The element of surprise was lost, all because Lloyd
Davis was so dumb as to step on a land mine. A voice inside Gerald Jones’s head had whispered that he shouldn’t take a man like Davis along on a mission this sensitive. However, good men were getting harder and harder to find lately, and his choices were nil on such short notice.
Jones’s first priority was to assassinate Ben Raines, at any cost. But how was he to find Raines in the dark like this, with men shooting and dying all around him?
He crept away from the thick palm trunk where he’d been watching the failing assault on Raines and his crew, inching forward, hoping for a shot at Raines.
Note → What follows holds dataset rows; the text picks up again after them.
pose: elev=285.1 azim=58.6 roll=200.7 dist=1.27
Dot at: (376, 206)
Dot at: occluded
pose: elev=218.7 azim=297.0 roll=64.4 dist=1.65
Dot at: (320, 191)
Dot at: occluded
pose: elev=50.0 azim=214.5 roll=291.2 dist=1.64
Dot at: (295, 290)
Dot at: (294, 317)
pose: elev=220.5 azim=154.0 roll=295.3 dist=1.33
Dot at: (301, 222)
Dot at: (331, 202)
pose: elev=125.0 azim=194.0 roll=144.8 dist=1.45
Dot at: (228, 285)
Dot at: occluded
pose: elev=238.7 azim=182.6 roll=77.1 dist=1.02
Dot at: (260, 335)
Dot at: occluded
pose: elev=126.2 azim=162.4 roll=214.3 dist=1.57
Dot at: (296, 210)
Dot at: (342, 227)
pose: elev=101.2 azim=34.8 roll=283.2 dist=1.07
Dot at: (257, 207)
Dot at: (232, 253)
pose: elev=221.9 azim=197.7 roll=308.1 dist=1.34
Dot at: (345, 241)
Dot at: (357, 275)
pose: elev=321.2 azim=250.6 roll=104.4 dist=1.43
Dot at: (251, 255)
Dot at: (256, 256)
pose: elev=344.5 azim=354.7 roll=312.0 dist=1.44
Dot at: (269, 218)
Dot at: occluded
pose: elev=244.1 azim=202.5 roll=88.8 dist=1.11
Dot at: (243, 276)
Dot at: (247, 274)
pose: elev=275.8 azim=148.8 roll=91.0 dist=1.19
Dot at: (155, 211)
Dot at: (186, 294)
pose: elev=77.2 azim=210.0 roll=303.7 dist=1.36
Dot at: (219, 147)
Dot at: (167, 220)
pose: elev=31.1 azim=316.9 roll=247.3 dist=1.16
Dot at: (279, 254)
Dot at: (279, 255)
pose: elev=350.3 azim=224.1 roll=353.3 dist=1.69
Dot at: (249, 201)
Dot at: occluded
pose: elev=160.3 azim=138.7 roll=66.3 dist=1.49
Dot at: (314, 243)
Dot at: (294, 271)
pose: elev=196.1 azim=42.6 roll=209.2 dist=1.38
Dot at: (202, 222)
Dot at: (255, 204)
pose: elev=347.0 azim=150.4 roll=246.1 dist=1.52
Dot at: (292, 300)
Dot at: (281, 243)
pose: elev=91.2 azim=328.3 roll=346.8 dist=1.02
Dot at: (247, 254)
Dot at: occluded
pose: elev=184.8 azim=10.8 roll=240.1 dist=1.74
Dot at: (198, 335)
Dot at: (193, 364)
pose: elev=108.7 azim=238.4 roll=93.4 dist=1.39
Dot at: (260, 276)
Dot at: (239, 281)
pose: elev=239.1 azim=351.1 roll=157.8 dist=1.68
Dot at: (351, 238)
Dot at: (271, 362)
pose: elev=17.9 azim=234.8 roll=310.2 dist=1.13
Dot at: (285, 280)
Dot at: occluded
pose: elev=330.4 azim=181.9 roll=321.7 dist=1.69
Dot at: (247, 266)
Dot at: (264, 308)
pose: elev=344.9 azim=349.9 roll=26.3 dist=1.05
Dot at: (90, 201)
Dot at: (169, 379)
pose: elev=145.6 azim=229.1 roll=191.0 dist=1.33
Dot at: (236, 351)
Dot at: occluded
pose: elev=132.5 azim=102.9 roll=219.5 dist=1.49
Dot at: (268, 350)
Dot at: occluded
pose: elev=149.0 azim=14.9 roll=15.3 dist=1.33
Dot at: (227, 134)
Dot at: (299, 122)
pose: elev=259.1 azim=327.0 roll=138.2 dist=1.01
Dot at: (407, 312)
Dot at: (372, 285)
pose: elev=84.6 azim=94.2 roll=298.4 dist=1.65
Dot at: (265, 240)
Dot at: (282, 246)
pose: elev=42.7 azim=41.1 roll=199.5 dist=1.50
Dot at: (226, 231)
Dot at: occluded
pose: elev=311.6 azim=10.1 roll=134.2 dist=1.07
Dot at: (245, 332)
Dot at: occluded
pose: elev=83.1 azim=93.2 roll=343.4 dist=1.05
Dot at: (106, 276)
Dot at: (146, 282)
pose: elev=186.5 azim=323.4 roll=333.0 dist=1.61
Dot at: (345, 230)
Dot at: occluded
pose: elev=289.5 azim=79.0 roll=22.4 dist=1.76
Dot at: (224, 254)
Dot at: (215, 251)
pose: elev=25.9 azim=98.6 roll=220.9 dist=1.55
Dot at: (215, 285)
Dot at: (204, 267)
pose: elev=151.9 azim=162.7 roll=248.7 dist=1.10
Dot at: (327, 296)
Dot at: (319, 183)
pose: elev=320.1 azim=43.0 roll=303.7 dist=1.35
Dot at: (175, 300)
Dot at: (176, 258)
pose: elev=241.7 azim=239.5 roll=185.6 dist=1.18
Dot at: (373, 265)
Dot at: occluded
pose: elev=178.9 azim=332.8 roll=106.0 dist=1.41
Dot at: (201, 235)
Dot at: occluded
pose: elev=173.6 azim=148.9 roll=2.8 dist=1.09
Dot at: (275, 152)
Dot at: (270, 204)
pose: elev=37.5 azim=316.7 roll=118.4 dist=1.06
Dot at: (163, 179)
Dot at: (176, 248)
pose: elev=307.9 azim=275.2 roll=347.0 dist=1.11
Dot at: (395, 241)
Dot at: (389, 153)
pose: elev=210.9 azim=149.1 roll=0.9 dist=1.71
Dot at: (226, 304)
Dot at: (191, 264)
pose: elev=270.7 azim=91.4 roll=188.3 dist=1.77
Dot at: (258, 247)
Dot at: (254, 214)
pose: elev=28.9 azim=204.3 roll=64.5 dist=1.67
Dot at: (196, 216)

He only knew him by an old photograph General Bundt had shown him, taken years ago when the SUSA was formed.
Staying low, listening to the hammering of automatic gunfire on all sides, he moved toward where he figured Raines and his men must be with all the stealth he could muster. If Gerald Jones could manage one thing well after his years as a Navy SEAL, it was stealth before he made a kill.
He paused at the edge of a clearing less than a hundred yards from the palm trunk, listening, watching, craning his neck to see what was happening to his assault troops. His men were being slaughtered, from the sound of it . . . not that he gave a shit about anyone other than himself. One lesson he had learned over years of fighting was the value of his own life. It didn’t matter a damn who else died. Staying alive was priority one.
A voice behind him spoke. “You looking for somebody in particular?”
Jones froze—he did not recognize the man who spoke to him now—but it could be Private Watts, a Southerner from Alabama who’d stayed back with McKinney.
He risked a glance over his shoulder. “Is that you, Watts?” he asked.
“I’ve been called names. Smith is one of my favorites, but I stopped using it a long time ago.”
A cold chill ran down Jones’s spine. The man talking to him wasn’t Private Watts or any other soldier in his company of Blackshirts.
“Nice shirt you’re wearing,” the voice said, coming from a dark stand of trees only a few feet behind him. “Not one of my favorite colors, black, but it’s a nice shirt.”